WHAT NEEDS TO BE DONE:
Identify every line in the listing below that contains the string "para", and copy each such line. Treat uppercase and lowercase letters as distinct.

RECORDED INFORMATION:
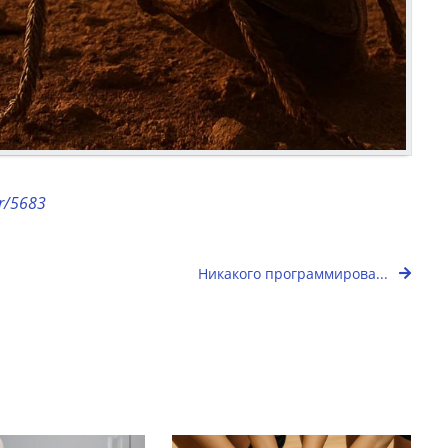
or/5683
Никакого программирова...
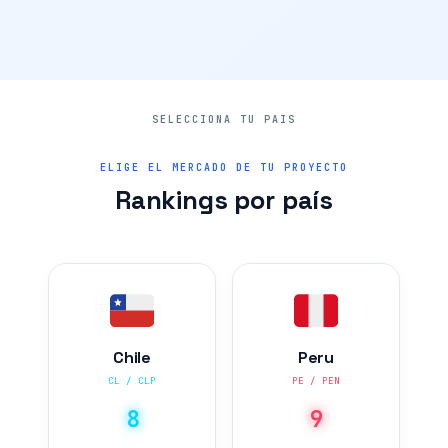
ELIGE EL MERCADO DE TU PROYECTO
Rankings por país
Chile
Peru
CL / CLP
PE / PEN
8
9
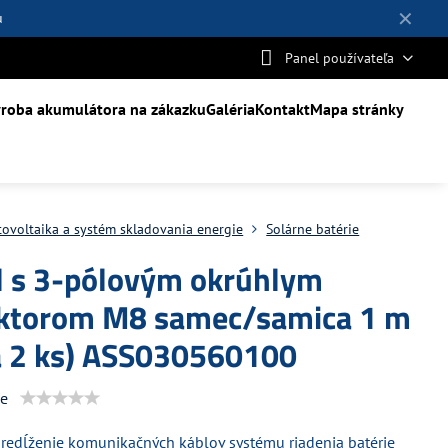
✕
u
Panel používateľa
roba akumulátora na zákazku
Galéria
Kontakt
Mapa stránky
tovoltaika a systém skladovania energie
Solárne batérie
l s 3-pólovým okrúhlym
ktorom M8 samec/samica 1 m
a 2 ks) ASS030560100
ie
redĺženie komunikačných káblov systému riadenia batérie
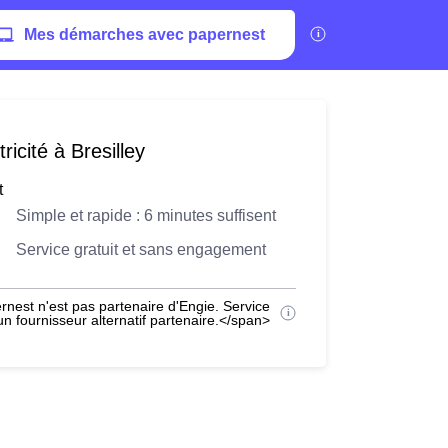
Mes démarches avec papernest
icité à Bresilley
t
Simple et rapide : 6 minutes suffisent
Service gratuit et sans engagement
nest n'est pas partenaire d'Engie. Service
 fournisseur alternatif partenaire.</span>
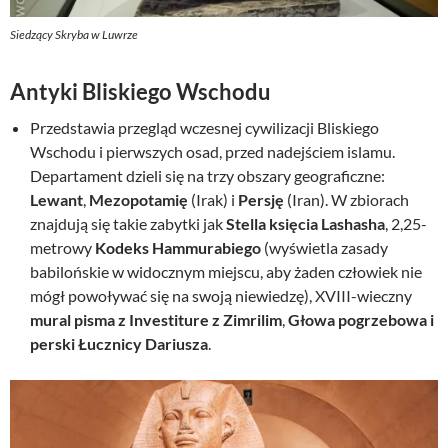
Siedzący Skryba w Luwrze
Antyki Bliskiego Wschodu
Przedstawia przegląd wczesnej cywilizacji Bliskiego
Wschodu i pierwszych osad, przed nadejściem islamu.
Departament dzieli się na trzy obszary geograficzne:
Lewant
,
Mezopotamię
(Irak) i
Persję
(Iran). W zbiorach
znajdują się takie zabytki jak
Stella księcia Lashasha
, 2,25-
metrowy
Kodeks Hammurabiego
(wyświetla zasady
babilońskie w widocznym miejscu, aby żaden człowiek nie
mógł powoływać się na swoją niewiedzę), XVIII-wieczny
mural pisma z Investiture z Zimrilim
,
Głowa pogrzebowa i
perski Łucznicy Dariusza
.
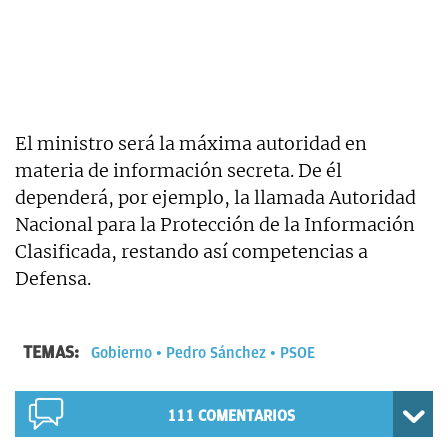
El ministro será la máxima autoridad en
materia de información secreta. De él
dependerá, por ejemplo, la llamada Autoridad
Nacional para la Protección de la Información
Clasificada, restando así competencias a
Defensa.
TEMAS:
Gobierno
Pedro Sánchez
PSOE
111
COMENTARIOS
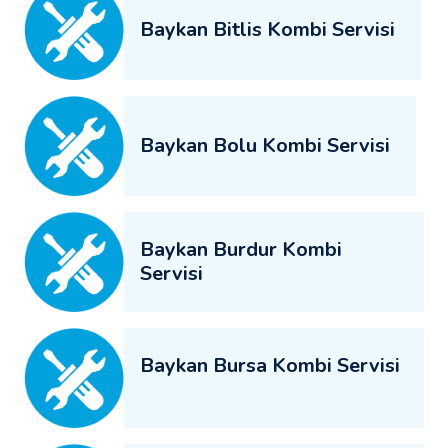
Baykan Bitlis Kombi Servisi
Baykan Bolu Kombi Servisi
Baykan Burdur Kombi
Servisi
Baykan Bursa Kombi Servisi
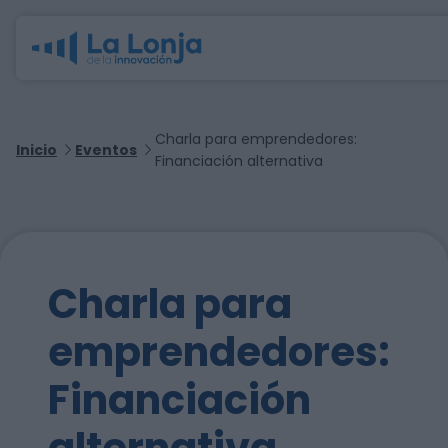
Charla para emprendedores:
Inicio
Eventos
Financiación alternativa
Charla para
emprendedores:
Financiación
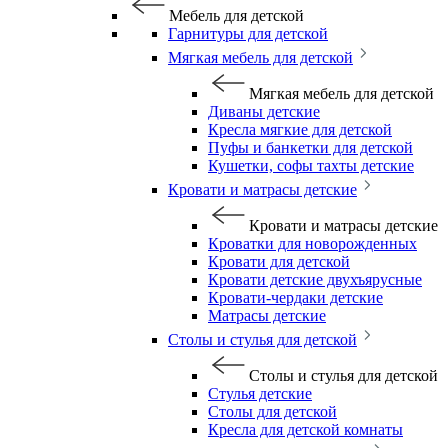
Мебель для детской
Гарнитуры для детской
Мягкая мебель для детской
Мягкая мебель для детской
Диваны детские
Кресла мягкие для детской
Пуфы и банкетки для детской
Кушетки, софы тахты детские
Кровати и матрасы детские
Кровати и матрасы детские
Кроватки для новорожденных
Кровати для детской
Кровати детские двухъярусные
Кровати-чердаки детские
Матрасы детские
Столы и стулья для детской
Столы и стулья для детской
Стулья детские
Столы для детской
Кресла для детской комнаты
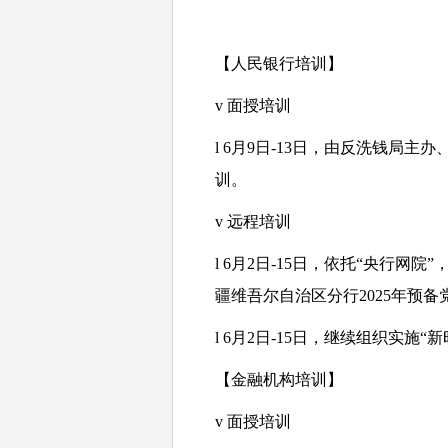
【人民银行培训】
v
面授培训
l
6月9日-13日，由反洗钱局主
训。
v
远程培训
l
6月2日-15日，依托“央行网
疆维吾尔自治区分行2025年预
l
6月2日-15日，继续组织实施“
【金融机构培训】
v
面授培训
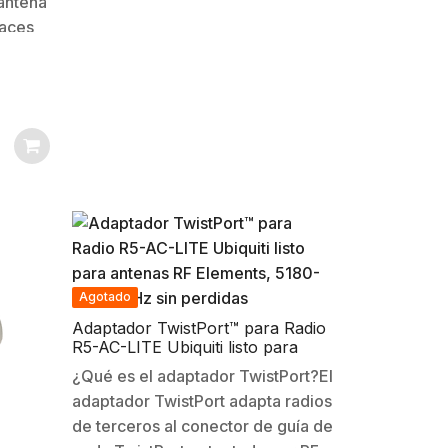
antena
laces
PE. Es
 El
ntena
Agotado
Adaptador TwistPort™ para Radio
R5-AC-LITE Ubiquiti listo para
antenas RF Elements, 5180-6400
¿Qué es el adaptador TwistPort?El
MHz sin perdidas
adaptador TwistPort adapta radios
de terceros al conector de guía de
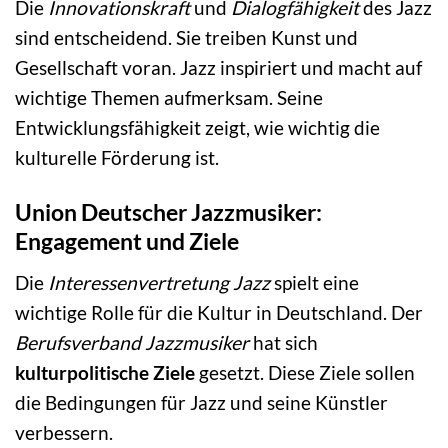
Die
Innovationskraft
und
Dialogfähigkeit
des Jazz
sind entscheidend. Sie treiben Kunst und
Gesellschaft voran. Jazz inspiriert und macht auf
wichtige Themen aufmerksam. Seine
Entwicklungsfähigkeit zeigt, wie wichtig die
kulturelle Förderung ist.
Union Deutscher Jazzmusiker:
Engagement und Ziele
Die
Interessenvertretung Jazz
spielt eine
wichtige Rolle für die Kultur in Deutschland. Der
Berufsverband Jazzmusiker
hat sich
kulturpolitische Ziele
gesetzt. Diese Ziele sollen
die Bedingungen für Jazz und seine Künstler
verbessern.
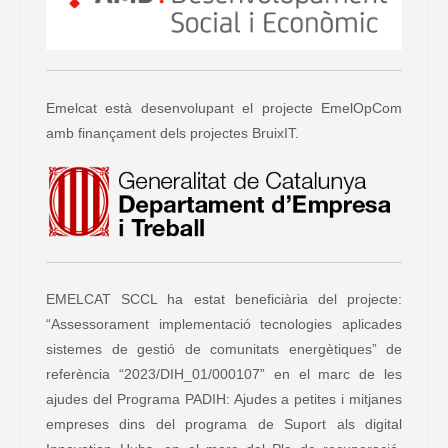
Emelcat està desenvolupant el projecte EmelOpCom
amb finançament dels projectes BruixIT.
EMELCAT SCCL ha estat beneficiària del projecte:
“Assessorament implementació tecnologies aplicades
sistemes de gestió de comunitats energètiques” de
referència “2023/DIH_01/000107” en el marc de les
ajudes del Programa PADIH: Ajudes a petites i mitjanes
empreses dins del programa de Suport als digital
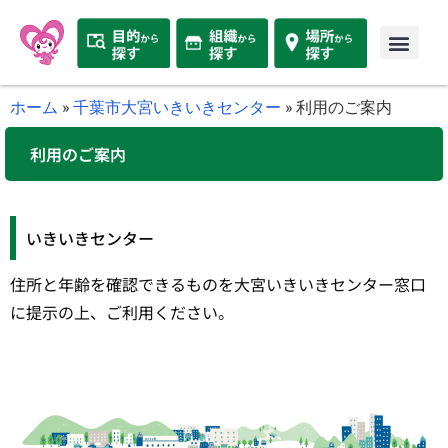
ホーム
»
千葉市大宮いきいきセンター
»
利用のご案内
利用のご案内
いきいきセンター
住所と年齢を確認できるものを大宮いきいきセンター窓口
に提示の上、ご利用ください。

OUTPUT:
Nacional para la Protección de la Información
Charla para emprendedores:
Charla para
Adaptador TwistPort™ para Radio
R5-AC-LITE Ubiquiti listo para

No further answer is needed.